Data entries:
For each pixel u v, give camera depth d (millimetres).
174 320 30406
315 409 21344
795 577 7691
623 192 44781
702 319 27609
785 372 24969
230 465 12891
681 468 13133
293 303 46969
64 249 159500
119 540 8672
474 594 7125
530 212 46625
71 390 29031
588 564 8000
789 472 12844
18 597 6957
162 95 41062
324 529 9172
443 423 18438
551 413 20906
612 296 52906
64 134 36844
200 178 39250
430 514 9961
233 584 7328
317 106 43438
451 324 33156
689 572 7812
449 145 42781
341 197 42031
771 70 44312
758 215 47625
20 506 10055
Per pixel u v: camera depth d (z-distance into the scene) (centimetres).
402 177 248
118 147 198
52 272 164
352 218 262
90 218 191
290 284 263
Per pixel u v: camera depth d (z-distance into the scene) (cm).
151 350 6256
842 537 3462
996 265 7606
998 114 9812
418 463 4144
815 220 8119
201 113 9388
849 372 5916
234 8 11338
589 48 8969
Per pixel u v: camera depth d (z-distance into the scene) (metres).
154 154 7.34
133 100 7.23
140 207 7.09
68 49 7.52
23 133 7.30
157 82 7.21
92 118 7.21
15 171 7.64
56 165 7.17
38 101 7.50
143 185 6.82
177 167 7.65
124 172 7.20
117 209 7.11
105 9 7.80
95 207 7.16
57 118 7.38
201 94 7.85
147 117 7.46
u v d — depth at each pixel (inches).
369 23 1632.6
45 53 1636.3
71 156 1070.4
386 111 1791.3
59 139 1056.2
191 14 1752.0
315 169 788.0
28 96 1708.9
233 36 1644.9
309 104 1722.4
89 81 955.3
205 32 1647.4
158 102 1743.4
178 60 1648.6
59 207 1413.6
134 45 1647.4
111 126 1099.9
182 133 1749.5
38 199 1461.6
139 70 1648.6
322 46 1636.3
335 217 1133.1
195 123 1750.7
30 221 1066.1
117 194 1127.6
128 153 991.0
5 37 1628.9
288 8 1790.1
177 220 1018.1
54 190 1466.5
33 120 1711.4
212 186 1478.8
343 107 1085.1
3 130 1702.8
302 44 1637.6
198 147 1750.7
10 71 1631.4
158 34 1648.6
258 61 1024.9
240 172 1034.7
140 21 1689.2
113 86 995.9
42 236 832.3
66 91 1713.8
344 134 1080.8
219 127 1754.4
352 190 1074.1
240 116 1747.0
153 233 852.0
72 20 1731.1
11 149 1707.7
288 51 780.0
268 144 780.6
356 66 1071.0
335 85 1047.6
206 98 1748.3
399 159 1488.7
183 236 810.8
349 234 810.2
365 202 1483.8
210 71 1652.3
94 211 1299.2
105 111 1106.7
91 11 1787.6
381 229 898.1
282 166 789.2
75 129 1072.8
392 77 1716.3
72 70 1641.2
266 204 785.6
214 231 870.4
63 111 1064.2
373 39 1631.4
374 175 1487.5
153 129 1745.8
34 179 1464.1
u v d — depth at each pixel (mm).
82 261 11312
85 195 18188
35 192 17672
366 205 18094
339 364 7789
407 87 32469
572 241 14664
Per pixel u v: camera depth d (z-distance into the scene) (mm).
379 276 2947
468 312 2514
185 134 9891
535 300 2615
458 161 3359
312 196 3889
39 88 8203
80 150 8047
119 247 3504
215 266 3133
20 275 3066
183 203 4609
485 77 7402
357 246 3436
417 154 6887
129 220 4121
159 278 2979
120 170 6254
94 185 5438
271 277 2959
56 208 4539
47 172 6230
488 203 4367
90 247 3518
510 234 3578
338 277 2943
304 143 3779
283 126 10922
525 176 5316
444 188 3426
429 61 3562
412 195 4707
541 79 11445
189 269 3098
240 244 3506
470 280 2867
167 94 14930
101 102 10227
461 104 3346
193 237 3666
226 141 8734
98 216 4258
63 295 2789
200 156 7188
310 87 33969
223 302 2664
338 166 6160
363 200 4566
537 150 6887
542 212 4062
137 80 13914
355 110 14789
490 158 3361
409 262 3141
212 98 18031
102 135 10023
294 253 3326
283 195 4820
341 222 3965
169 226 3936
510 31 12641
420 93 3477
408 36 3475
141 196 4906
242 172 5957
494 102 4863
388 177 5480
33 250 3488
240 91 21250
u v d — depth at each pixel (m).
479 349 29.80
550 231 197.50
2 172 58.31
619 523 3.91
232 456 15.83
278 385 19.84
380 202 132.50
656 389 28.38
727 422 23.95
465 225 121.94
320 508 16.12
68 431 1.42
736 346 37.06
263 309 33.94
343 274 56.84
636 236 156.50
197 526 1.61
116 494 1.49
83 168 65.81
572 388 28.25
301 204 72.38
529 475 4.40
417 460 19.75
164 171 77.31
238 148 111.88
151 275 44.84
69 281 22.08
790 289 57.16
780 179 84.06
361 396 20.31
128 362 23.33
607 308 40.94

**TASK TO CARRY OUT:**
The lines to copy are those in the records above containing the word "into".

**RESULT FOR THIS TASK:**
Per pixel u v: camera depth d (z-distance into the scene) (centimetres).
Per pixel u v: camera depth d (z-distance into the scene) (cm).
Per pixel u v: camera depth d (z-distance into the scene) (metres).
Per pixel u v: camera depth d (z-distance into the scene) (mm).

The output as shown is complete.